Bir dizi program kapsamında Adana’ya gelen Kurtulmuş, kentteki bir otelde düzenlenen buluşmada demokrasiye ilişkin değerlendirmelerde bulundu. Konuşmasında demokrasinin sadece seçim süreçlerinden ibaret olmadığını vurgulayan Kurtulmuş, “Demokrasi sadece dört yıldan dört yıla, beş yıldan beş yıla veya belli aralıklarla sandığa gidip oy vermekten ibaret değildir. Demokrasinin en önemlisi seçimden sonraki süreçte de… sivil toplum kuruluşlarının da demokrasinin önemli, en önemli bileşenlerinden birisi olduğunun altını çizmek isterim” ifadelerini kullandı.
Kurtulmuş, siyasi hayatı boyunca şehirlerdeki farklı kesimlerin görüşlerini dinlemeye önem verdiklerini belirterek, “Bu çerçevede yaptığınız iş hangi alanda sivil toplum gerçekleştiriyor olursanız olun aslında yaptığınız iş Türkiye demokrasisini güçlenmesine katkı sunmaktır” dedi.
“Türkiye, bölgeye ve dünyaya yön verecek siyaseti ortaya koymak zorundadır”
TBMM Başkanı Kurtulmuş, konuşmasının devamında Türkiye’nin yeni bir döneme girdiğini belirterek, “Cumhuriyetimizin 102. yılını geride bıraktık… Şimdi cumhuriyetin ikinci asrı ya da sözü güçlü, gücü tesirli Türkiye'nin yüz yılı olarak ifade ettiğimiz yeni bir dönemin kapıları açılmıştır” ifadelerini kullandı.
Dünyadaki hızlı değişime işaret eden Kurtulmuş, ülkelerin kendilerini soyutlama imkanının kalmadığını vurguladı. “Dünyanın öteki ucunda gerçekleşen bir olayı 2-3 dakika içinde bizi de etkilendiğini düşünürseniz, hiçbir şekilde kulaklarımızı da kapılarınızı da dünyada gelişmelerde uzak tutmak mümkün değil” diyen Kurtulmuş, Türkiye’nin proaktif bir dış politika sürdürmesi gerektiğini belirtti.

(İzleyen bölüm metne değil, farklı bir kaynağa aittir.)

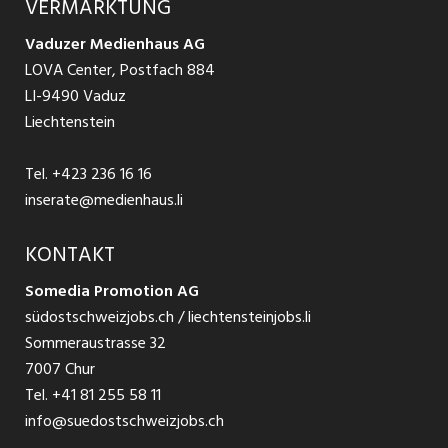
VERMARKTUNG
Jobs in St. Gallen
Schnittstelle
Ratgeber Ausbildung / Weiterbildung
AGB
Vaduzer Medienhaus AG
Jobs in Glarus
LOVA Center, Postfach 884
Ratgeber Bewerbung / Rekrutierung
Datenschutzbestimmungen
LI-9490 Vaduz
Jobs in der Südostschweiz
Liechtenstein
Nutzungsbedingungen
Festanstellungen
Tel.
+423 236 16 16
Impressum
Temporär Jobs
inserate@medienhaus.li
Teilzeit Jobs
KONTAKT
Somedia Promotion AG
Praktikum
südostschweizjobs.ch / liechtensteinjobs.li
Sommeraustrasse 32
7007 Chur
Tel.
+41 81 255 58 11
info@suedostschweizjobs.ch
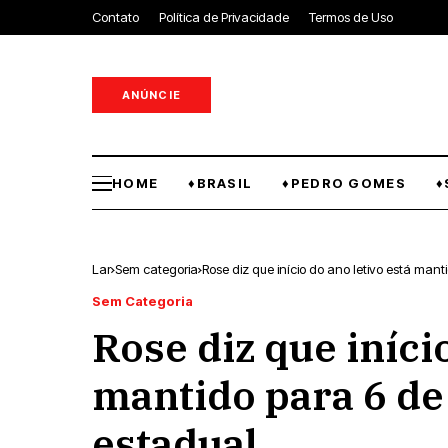
Contato
Política de Privacidade
Termos de Uso
ANÚNCIE
HOME
♦BRASIL
♦PEDRO GOMES
♦
Lar
Sem categoria
Rose diz que início do ano letivo está mant
Sem Categoria
Rose diz que iníci
mantido para 6 de
estadual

Kurtulmuş, konuşmasını şu sözlerle tamamladı:
“Ekonomi değişiyor, güç dengeleri değişiyor, siyaset değişiyor. Teknoloji çok hızlı değişiyor… Bütün bunlarda Türkiye olarak bizim etken bir şekilde, ön açıcı bir şekilde önümüze konulan meseleleri çözmek ve güçlü büyük Türkiye olarak sağlam bir şekilde yürümek zorundayız.”